Pick out every line in the entries below that contains the word "failed", treating uppercase and lowercase as different.

______________________________

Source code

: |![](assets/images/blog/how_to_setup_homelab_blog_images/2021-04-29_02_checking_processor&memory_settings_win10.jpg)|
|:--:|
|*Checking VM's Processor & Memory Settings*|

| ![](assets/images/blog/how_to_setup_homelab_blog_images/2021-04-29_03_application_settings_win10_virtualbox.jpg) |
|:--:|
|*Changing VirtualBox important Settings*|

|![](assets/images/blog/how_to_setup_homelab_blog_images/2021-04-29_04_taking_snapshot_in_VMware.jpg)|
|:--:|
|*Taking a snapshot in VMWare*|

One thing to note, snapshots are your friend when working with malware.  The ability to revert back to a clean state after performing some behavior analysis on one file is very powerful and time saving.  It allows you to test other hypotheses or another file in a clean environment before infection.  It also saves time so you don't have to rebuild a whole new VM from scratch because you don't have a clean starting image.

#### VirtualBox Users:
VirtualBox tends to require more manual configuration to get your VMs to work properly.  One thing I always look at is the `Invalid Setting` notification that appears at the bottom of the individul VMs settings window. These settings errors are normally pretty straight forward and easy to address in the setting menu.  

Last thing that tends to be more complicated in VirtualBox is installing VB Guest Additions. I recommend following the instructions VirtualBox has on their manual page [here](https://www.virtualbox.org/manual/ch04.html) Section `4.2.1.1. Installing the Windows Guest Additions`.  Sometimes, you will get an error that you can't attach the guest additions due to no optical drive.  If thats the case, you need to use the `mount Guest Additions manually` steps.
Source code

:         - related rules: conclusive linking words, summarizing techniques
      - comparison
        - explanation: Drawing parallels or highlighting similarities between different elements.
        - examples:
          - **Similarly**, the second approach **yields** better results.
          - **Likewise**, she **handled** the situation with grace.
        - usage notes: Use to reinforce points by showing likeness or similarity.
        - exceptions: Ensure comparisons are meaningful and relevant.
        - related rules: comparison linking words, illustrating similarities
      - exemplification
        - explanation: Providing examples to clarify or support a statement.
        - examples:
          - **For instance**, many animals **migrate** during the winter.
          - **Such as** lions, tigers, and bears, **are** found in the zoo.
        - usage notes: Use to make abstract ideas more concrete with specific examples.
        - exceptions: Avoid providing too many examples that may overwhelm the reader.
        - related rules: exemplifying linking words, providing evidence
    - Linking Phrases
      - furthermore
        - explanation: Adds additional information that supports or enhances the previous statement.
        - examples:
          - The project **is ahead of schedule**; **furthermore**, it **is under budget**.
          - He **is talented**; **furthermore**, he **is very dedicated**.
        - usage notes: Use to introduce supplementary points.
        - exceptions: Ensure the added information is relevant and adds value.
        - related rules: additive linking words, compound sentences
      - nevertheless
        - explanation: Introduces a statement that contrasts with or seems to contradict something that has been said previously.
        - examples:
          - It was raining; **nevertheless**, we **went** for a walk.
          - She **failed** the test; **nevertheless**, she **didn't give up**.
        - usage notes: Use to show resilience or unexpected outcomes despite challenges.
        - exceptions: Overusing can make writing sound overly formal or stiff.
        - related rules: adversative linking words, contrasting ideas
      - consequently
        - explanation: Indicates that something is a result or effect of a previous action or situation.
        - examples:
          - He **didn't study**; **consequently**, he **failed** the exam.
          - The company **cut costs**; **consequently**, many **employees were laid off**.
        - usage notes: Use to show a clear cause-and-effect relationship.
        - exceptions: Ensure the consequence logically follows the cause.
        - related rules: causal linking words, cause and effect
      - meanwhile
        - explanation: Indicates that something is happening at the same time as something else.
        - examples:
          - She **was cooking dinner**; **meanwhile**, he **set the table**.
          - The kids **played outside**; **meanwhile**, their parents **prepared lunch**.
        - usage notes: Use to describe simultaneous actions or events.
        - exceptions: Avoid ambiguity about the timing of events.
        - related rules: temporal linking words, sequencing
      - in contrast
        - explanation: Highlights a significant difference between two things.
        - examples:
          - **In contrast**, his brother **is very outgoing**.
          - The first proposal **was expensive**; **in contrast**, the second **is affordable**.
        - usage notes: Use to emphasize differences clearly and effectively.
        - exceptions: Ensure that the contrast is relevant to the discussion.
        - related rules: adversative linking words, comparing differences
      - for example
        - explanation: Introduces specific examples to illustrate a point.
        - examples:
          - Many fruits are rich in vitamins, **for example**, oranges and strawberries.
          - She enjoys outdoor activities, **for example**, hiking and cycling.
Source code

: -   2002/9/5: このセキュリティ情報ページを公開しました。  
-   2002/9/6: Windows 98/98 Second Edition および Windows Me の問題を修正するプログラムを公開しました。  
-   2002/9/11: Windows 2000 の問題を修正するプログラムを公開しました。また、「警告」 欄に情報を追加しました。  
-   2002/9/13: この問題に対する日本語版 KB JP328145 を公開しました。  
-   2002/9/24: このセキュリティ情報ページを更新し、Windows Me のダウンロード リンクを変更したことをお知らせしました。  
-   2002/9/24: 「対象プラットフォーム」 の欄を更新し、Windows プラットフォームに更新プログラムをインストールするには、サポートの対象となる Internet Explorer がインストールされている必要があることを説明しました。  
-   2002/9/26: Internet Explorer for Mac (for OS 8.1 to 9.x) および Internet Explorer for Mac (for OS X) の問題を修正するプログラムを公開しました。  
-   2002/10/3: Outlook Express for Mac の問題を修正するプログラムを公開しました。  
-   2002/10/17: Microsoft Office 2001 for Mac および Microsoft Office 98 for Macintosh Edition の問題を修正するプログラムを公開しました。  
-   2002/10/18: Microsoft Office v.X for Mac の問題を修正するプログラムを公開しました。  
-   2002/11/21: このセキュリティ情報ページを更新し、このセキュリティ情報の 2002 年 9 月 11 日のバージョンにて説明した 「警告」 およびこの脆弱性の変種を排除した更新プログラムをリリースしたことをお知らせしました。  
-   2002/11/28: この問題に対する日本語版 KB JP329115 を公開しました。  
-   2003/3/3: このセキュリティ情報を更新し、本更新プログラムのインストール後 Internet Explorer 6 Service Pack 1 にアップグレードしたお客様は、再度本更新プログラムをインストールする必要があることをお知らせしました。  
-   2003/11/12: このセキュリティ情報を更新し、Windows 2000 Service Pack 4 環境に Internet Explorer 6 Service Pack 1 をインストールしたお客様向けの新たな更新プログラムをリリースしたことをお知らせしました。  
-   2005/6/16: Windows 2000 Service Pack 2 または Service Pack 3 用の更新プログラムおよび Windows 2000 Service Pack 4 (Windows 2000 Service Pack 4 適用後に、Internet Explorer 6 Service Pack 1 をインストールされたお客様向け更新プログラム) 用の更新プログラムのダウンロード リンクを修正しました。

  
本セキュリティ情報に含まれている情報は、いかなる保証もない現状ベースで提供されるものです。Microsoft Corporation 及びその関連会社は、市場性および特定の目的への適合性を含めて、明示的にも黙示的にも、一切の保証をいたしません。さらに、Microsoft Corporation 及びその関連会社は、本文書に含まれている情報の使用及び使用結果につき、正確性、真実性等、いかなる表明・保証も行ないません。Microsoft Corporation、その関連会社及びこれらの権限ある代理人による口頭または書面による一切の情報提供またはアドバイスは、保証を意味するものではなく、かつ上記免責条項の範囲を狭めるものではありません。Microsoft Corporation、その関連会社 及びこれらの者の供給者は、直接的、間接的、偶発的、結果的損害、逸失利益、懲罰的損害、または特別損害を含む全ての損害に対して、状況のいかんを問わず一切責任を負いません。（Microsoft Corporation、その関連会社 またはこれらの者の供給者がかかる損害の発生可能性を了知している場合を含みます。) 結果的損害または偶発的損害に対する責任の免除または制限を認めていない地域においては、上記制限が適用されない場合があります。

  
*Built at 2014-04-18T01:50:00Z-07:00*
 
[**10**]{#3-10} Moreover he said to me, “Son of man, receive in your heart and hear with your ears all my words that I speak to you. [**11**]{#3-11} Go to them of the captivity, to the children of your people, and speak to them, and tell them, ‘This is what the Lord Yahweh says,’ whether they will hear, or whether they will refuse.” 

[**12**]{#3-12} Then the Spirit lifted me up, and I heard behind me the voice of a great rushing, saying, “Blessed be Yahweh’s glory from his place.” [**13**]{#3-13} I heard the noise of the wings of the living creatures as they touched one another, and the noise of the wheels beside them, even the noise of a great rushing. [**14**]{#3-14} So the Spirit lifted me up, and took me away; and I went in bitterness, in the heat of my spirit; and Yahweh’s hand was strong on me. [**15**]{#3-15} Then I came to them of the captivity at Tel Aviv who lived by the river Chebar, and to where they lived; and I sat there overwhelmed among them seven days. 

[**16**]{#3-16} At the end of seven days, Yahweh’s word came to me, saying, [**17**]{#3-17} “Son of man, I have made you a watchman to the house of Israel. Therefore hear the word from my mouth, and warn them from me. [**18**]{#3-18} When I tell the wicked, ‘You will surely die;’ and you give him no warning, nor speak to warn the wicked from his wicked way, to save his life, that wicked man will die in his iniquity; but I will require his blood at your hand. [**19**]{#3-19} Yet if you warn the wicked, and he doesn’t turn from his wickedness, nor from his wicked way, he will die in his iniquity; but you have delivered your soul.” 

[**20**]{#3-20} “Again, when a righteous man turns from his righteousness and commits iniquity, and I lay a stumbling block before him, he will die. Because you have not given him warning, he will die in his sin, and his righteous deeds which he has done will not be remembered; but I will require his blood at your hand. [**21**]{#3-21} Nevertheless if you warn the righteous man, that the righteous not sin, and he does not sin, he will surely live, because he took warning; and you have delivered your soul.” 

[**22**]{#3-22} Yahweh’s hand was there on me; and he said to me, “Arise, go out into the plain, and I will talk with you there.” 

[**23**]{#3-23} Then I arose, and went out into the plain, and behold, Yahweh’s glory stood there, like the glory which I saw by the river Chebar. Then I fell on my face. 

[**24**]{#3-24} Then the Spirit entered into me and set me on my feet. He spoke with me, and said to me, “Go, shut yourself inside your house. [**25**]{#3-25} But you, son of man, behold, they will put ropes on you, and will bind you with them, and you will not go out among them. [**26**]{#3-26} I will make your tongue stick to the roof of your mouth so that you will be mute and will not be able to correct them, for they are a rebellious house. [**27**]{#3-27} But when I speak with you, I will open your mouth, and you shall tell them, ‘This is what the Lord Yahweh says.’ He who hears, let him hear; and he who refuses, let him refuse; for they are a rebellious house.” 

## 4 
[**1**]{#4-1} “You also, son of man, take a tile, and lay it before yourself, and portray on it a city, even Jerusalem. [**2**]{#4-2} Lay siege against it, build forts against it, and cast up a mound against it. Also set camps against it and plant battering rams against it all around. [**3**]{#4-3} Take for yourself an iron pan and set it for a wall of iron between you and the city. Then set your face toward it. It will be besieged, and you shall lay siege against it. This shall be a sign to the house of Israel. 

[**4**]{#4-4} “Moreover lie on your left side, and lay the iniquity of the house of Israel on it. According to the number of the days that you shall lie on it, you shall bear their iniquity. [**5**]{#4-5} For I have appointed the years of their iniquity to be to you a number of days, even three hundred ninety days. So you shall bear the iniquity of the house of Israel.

______________________________

** RESULT BELOW **
          - She **failed** the test; **nevertheless**, she **didn't give up**.
          - He **didn't study**; **consequently**, he **failed** the exam.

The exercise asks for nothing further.